Input data Block Start

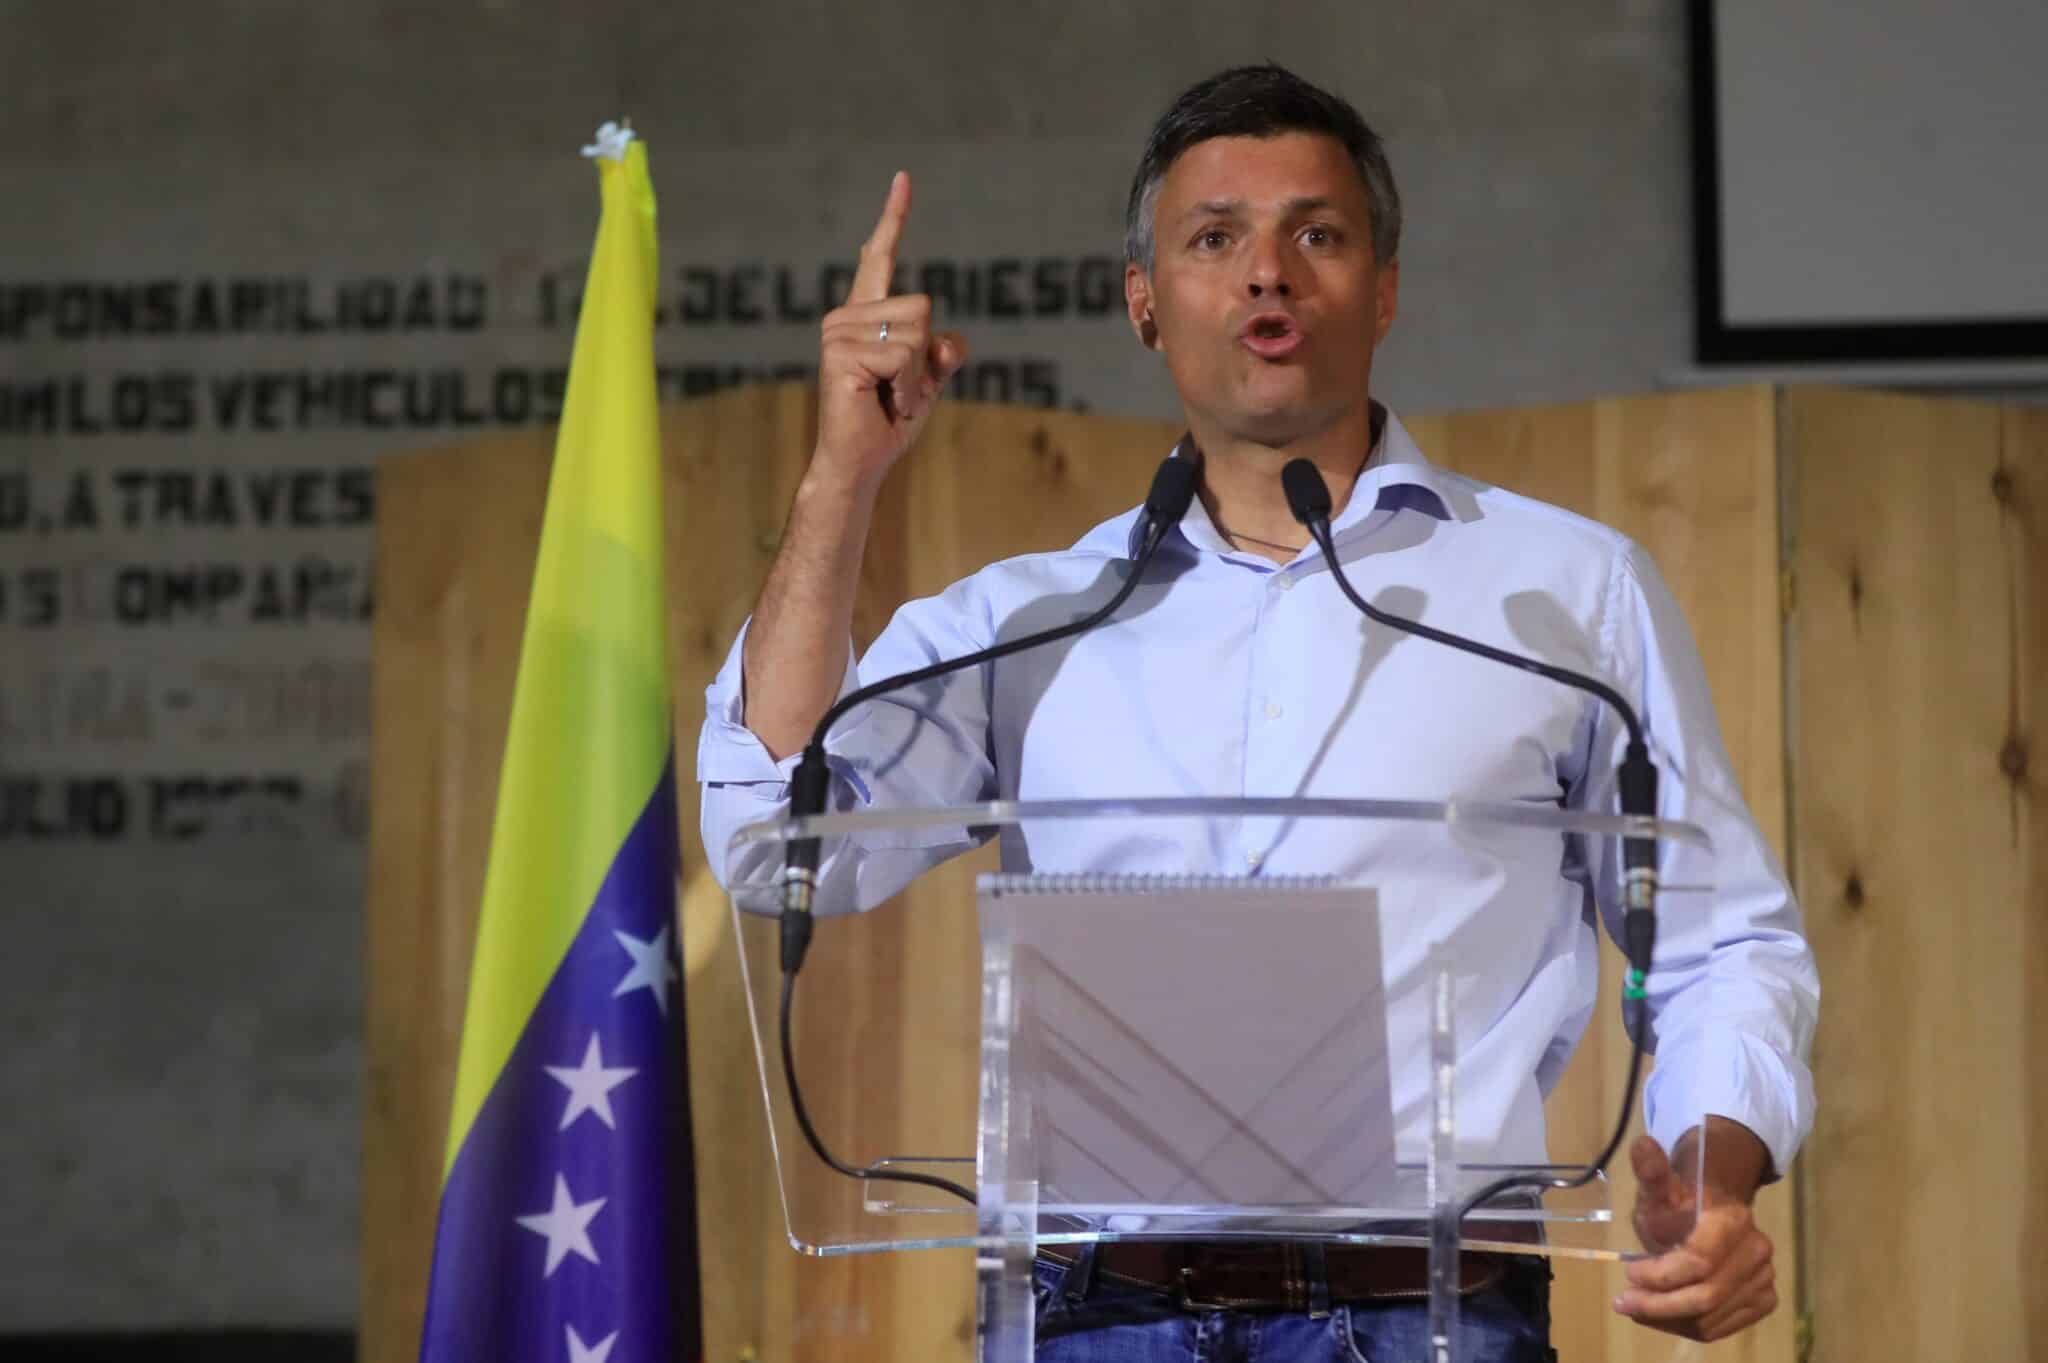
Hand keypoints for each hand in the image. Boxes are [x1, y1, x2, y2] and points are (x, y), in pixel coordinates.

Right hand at [813, 171, 969, 487]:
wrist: (861, 462)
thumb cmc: (889, 421)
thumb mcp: (928, 382)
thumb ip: (942, 355)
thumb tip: (950, 341)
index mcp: (866, 314)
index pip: (878, 257)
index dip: (893, 218)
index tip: (904, 178)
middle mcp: (847, 314)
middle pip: (923, 305)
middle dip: (926, 355)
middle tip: (899, 388)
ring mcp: (839, 331)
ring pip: (917, 331)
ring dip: (917, 375)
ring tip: (890, 397)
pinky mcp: (841, 352)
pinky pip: (904, 355)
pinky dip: (910, 387)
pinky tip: (887, 402)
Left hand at [1616, 1131, 1778, 1340]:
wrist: (1714, 1212)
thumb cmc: (1679, 1202)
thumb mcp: (1658, 1188)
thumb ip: (1650, 1171)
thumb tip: (1641, 1145)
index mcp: (1733, 1220)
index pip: (1697, 1262)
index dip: (1660, 1275)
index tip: (1629, 1273)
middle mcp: (1757, 1251)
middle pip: (1705, 1296)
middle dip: (1659, 1305)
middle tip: (1624, 1302)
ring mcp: (1765, 1278)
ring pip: (1711, 1318)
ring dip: (1668, 1319)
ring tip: (1638, 1307)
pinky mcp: (1764, 1300)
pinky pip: (1722, 1327)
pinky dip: (1688, 1326)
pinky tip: (1664, 1314)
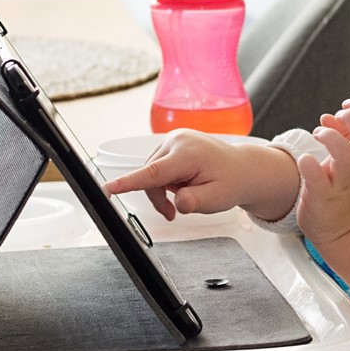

Input data Block End

§ **Instructions to follow**
Pick from the records each line that contains the word "pinky" and show it.

§ **Answer space**
pinky mcp: (841, 352)
pinky pip: (904, 355)
pinky dip: (910, 387)
pinky tip: (887, 402)
pinky mcp: (1764, 1300)
pinky pip: (1722, 1327)
pinky dip: (1688, 1326)
pinky tip: (1664, 1314)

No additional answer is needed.